- [WORK ORDER]:
Copy the following data exactly and drop the pictures.

- [DATASET RECORDS]:
************

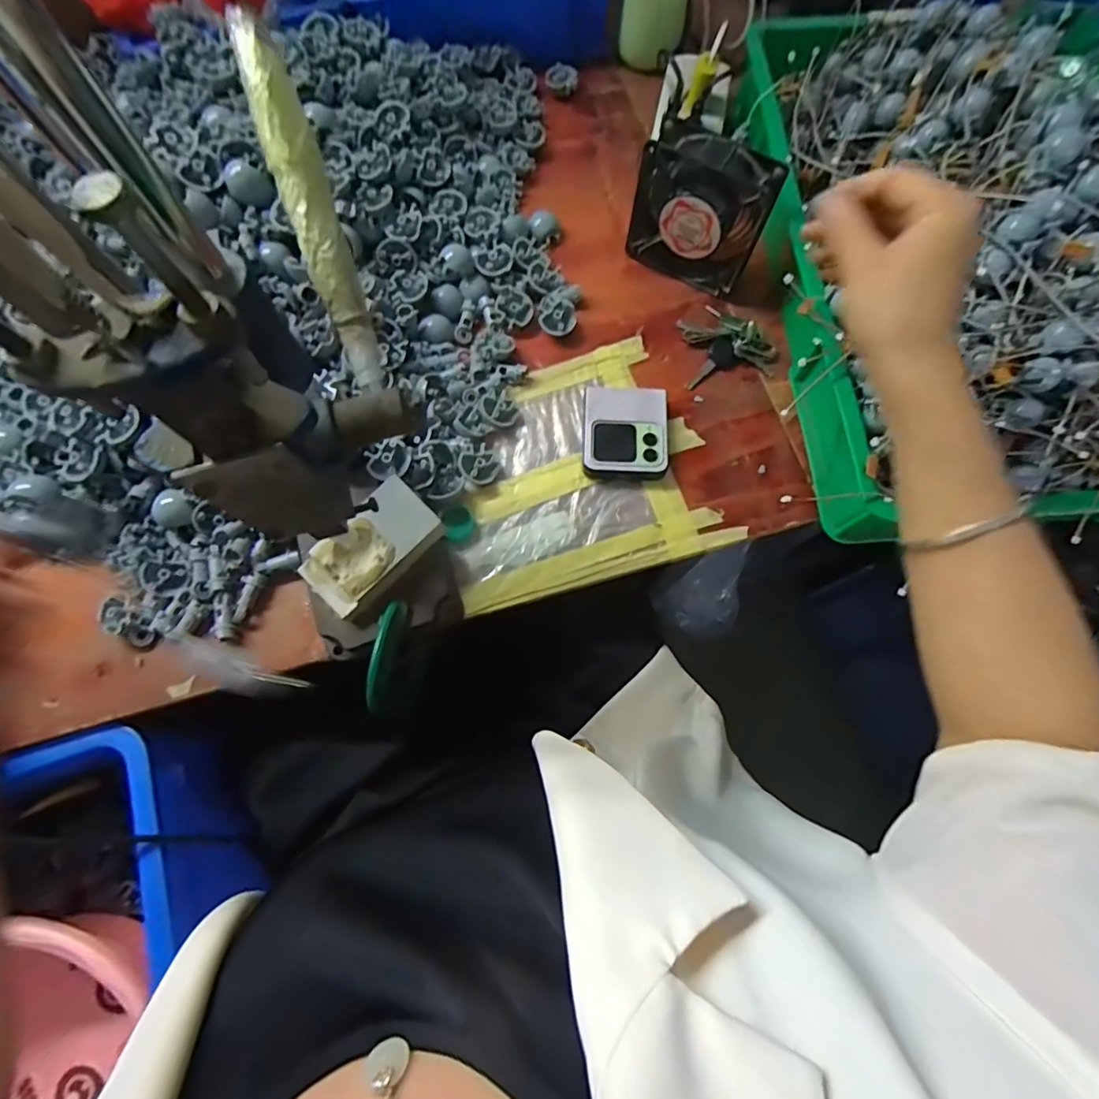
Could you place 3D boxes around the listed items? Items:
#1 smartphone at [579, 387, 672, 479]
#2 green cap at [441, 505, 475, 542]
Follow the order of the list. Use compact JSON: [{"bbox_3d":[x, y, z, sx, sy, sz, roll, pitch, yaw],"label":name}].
[{"bbox_3d":[0.071,-0.108,0.489,0.077,0.023,0.083,5,73,3],"label":"smartphone"},{"bbox_3d":[-0.081,-0.023,0.468,0.026,0.009,0.030,-15,73,-4],"label":"green cap"}]

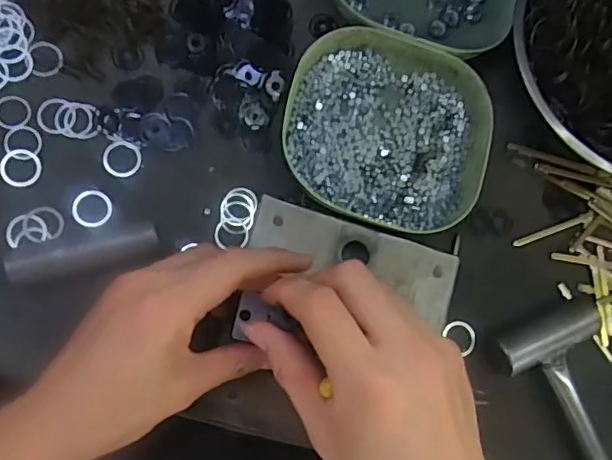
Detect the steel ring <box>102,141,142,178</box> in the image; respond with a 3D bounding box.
[{"bbox_3d":[-0.128,-0.050,0.403,0.025,0.004,0.026,1,82,-9],"label":"steel ring"}]

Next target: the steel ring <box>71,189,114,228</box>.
[{"bbox_3d":[-0.145,-0.014,0.395,0.026,0.004,0.026,1,82,-9],"label":"steel ring"}]

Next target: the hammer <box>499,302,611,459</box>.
[{"bbox_3d":[0.210,0.132,0.419,0.081,0.033,0.162,-31,89,-12],"label":"hammer"}]

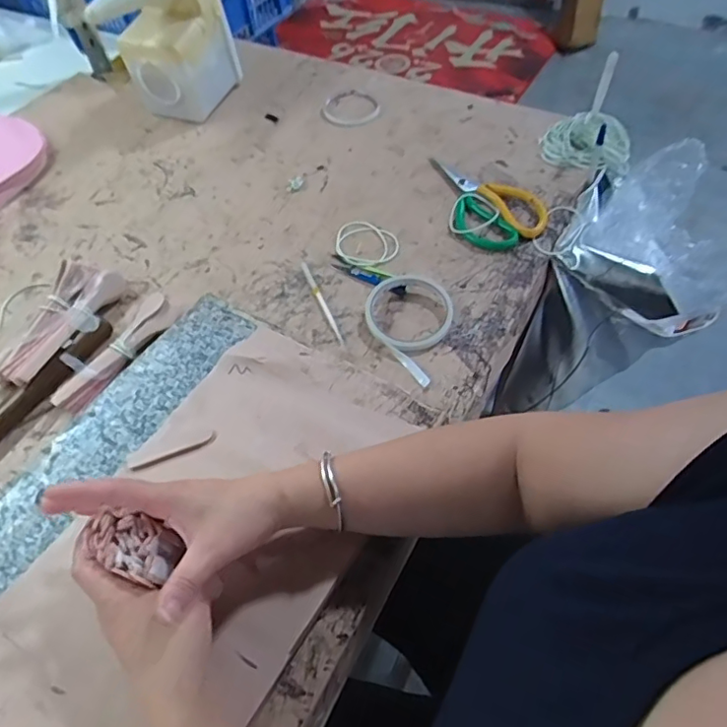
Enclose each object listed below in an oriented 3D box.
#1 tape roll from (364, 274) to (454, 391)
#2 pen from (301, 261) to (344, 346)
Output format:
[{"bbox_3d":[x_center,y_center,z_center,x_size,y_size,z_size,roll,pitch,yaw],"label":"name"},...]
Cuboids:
[{"bbox_3d":[0.042,-0.042,0.602,0.093,0.020,0.122,16,58,14],"label":"tape roll"},{"bbox_3d":[-0.047,-0.071,0.640,0.008,0.004,0.128,-20,56,-10],"label":"pen"}]

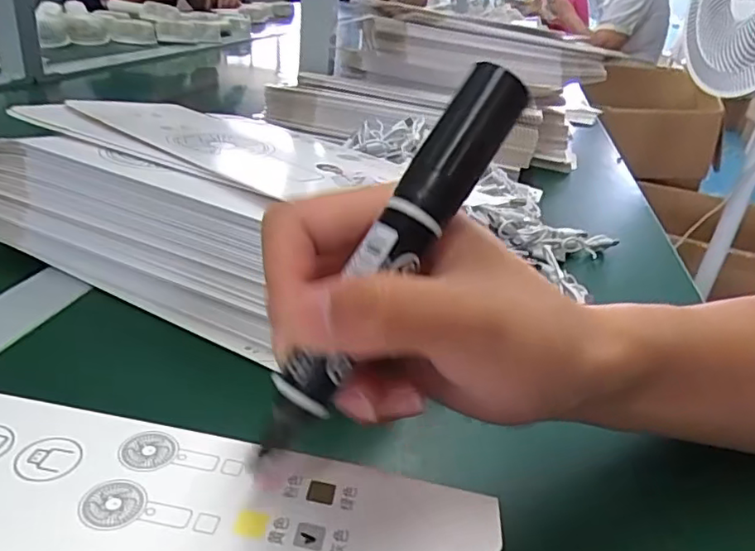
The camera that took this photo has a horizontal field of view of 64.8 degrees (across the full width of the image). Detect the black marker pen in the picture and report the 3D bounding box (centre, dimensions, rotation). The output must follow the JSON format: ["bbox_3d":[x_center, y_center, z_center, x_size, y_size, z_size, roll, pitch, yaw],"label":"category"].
[{"bbox_3d":[0.002,-0.004,0.164,0.014,0.124,0.016,29,-7,37],"label":"black marker pen"}]

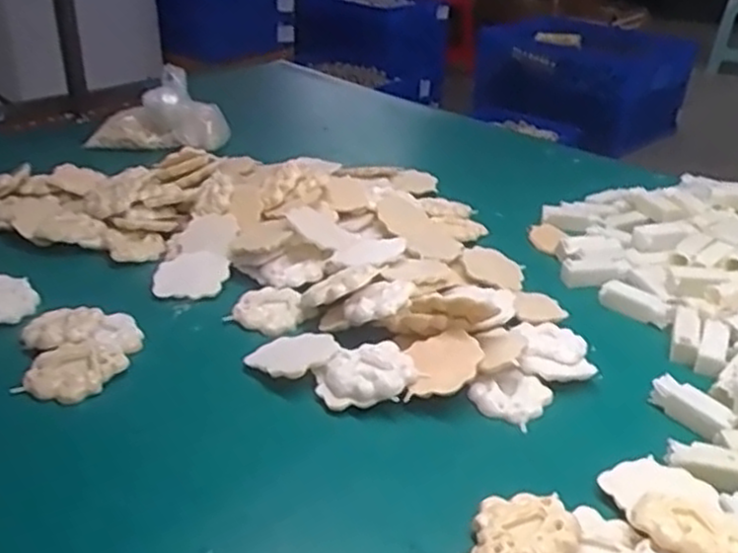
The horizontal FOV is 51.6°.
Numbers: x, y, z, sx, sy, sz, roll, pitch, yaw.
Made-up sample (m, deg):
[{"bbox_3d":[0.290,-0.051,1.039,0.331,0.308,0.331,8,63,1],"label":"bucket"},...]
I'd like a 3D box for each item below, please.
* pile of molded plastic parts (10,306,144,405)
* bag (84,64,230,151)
[{"bbox_3d":[-0.220,0.059,0.581,0.084,0.026,0.101,-6,29,-12],"label":"pile of molded plastic parts"},{"bbox_3d":[-0.286,-0.225,1.031,0.183,0.092,0.088,-4,29,-10],"label":"bag"}]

************

- [PROBLEM SOLUTION]:
Could you place 3D boxes around the listed items? Items:
#1 smartphone at [579, 387, 672, 479]
#2 green cap at [441, 505, 475, 542]
Follow the order of the list. Use compact JSON: [{"bbox_3d":[x, y, z, sx, sy, sz, roll, pitch, yaw],"label":name}].
[{"bbox_3d":[0.071,-0.108,0.489,0.077,0.023,0.083,5,73,3],"label":"smartphone"},{"bbox_3d":[-0.081,-0.023,0.468,0.026,0.009,0.030,-15,73,-4],"label":"green cap"}]

Detect the steel ring <box>102,141,142,178</box> in the image; respond with a 3D bounding box.
[{"bbox_3d":[-0.128,-0.050,0.403,0.025,0.004,0.026,1,82,-9],"label":"steel ring"}]

Next target: the steel ring <box>71,189,114,228</box>.
[{"bbox_3d":[-0.145,-0.014,0.395,0.026,0.004,0.026,1,82,-9],"label":"steel ring"}]

Next target: the hammer <box>499,302,611,459</box>.
[{"bbox_3d":[0.210,0.132,0.419,0.081,0.033,0.162,-31,89,-12],"label":"hammer"}]

Enclose each object listed below in an oriented 3D box.
#1 tape roll from (364, 274) to (454, 391)
#2 pen from (301, 261) to (344, 346)
Output format:
[{"bbox_3d":[x_center,y_center,z_center,x_size,y_size,z_size,roll,pitch,yaw],"label":"name"},...]
Cuboids:
[{"bbox_3d":[0.042,-0.042,0.602,0.093,0.020,0.122,16,58,14],"label":"tape roll"},{"bbox_3d":[-0.047,-0.071,0.640,0.008,0.004,0.128,-20,56,-10],"label":"pen"}]

The camera that took this photo has a horizontal field of view of 64.8 degrees (across the full width of the image). Detect the black marker pen in the picture and report the 3D bounding box (centre, dimensions, rotation). The output must follow the JSON format: ["bbox_3d":[x_center, y_center, z_center, x_size, y_size, z_size, roll, pitch, yaw],"label":"category"].
[{"bbox_3d":[0.002,-0.004,0.164,0.014,0.124,0.016,29,-7,37],"label":"black marker pen"}]

The horizontal FOV is 51.6°.
Numbers: x, y, z, sx, sy, sz, roll, pitch, yaw.
Made-up sample (m, deg):
[{"bbox_3d":[0.290,-0.051,1.039,0.331,0.308,0.331,8,63,1],"label":"bucket"},...]
I'd like a 3D box for each item below, please.
* pile of molded plastic parts (10,306,144,405)
* bag (84,64,230,151)
[{"bbox_3d":[-0.220,0.059,0.581,0.084,0.026,0.101,-6,29,-12],"label":"pile of molded plastic parts"},{"bbox_3d":[-0.286,-0.225,1.031,0.183,0.092,0.088,-4,29,-10],"label":"bag"}]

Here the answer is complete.